24 October 2016 The four month long day

Early Monday morning we saw the last sunset of 2016, at 1:26 am, followed shortly by the last sunrise of 2016, at 1:46 am. While in principle I am in favor of endless sunshine, it's also a little baffling to think that the next sunset won't happen until February 16, 2017, almost four months from now. How is this possible? It's actually an aspect of life in the Earth's polar regions and it's all due to the relationship between the planet's orbit around the sun, its angle of tilt, and the latitude where the people observing all of this are standing.

In order to understand how this all works out, we need to think about circles. The Earth itself orbits the sun in an elliptical orbit which takes slightly more than 365 days to complete. At the end of each orbit, it returns to the same position in space relative to the sun. The imaginary circle around the center of the Earth which falls in line with its rotation is the equator. Its halfway in between the southern end - the South Pole - and the northern end - the North Pole. Standing at the equator, you would expect to see 12 hours of daylight and 12 hours of darkness as the planet rotates through 360 degrees in 24 hours. That is, you would expect to see this IF Earth's axis of rotation (the imaginary line drawn through the Earth between the poles, around which the planet rotates) was perpendicular to its path through space (its orbit). Earth's axis of rotation is actually 23.5 degrees offset from its orbital path; in other words, its got quite a bit of tilt to it.

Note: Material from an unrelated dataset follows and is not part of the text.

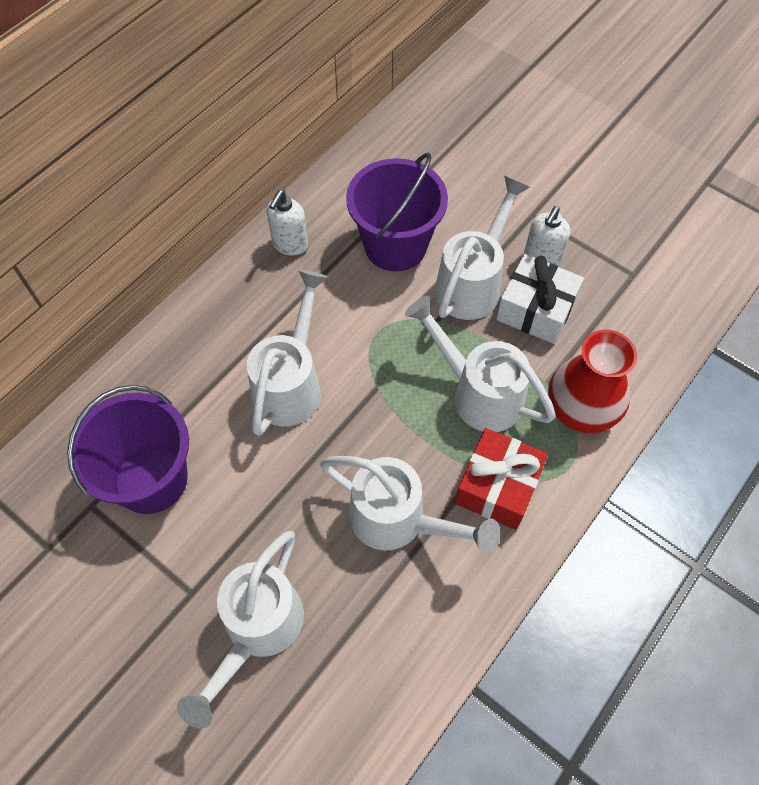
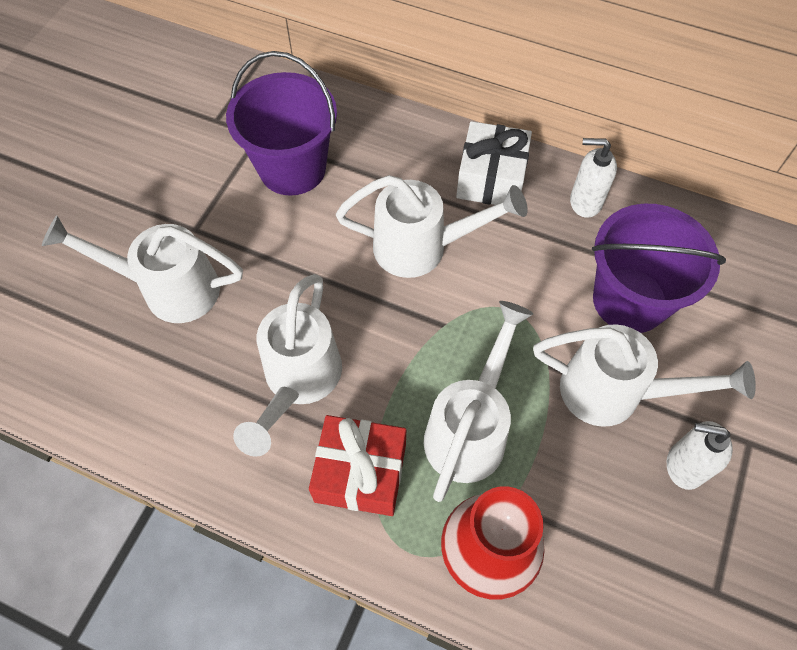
camera: 75 degrees right, 0 degrees up
(535, 310) = (606, 472): white gift -> white gift (491, 178)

This sounds scary and unstable, but its actually what gives us the seasons. As Earth moves through its annual orbit, the side tilted slightly toward the sun experiences the long days and short nights of summer, and the side facing away experiences winter. Because of this tilt, the farther away an observer moves from the equator, the longer the day length they experience in summer and the shorter in winter.

The distance from the equator is measured in degrees of "latitude," and is described in terms of a circle of 360 degrees, with zero degrees being the equator. Move between the equator and the North Pole and you've traveled 90 degrees of latitude (360 degrees of the circle divided by four) and there is no more "north" to go. The same is true for traveling to the South Pole. If you travel between the North and South Poles, you've traveled 2 x 90 = 180 degrees; halfway around the imaginary circle that runs across both poles. Because Earth is tilted about 23.5 degrees, the pole facing the sun at a particular time of year sees much more sunlight. In fact, if you draw an imaginary circle of latitude at about 66.5 degrees (north or south), an observer standing anywhere on that circle could expect to see the sun above the horizon for at least 24 hours once each year. It just so happens that 90 degrees (the distance between the pole and equator) minus 23.5 degrees (Earth's angle of tilt) equals 66.5 degrees.

Almost all of the continent of Antarctica falls inside the imaginary circle drawn on a globe at about 66.5 degrees south latitude known as the "Antarctic Circle." The farther inside the Antarctic circle, the higher your latitude and the greater your amount of sunlight in summer. McMurdo Station lies at 77.8 degrees South, so as early as late October, the station experiences 24 hours of daylight as the sun traces the horizon all day long. In the southern hemisphere, summer is rapidly approaching and the long daylight hours will bring relative warmth as well as big changes for the organisms and people that live here.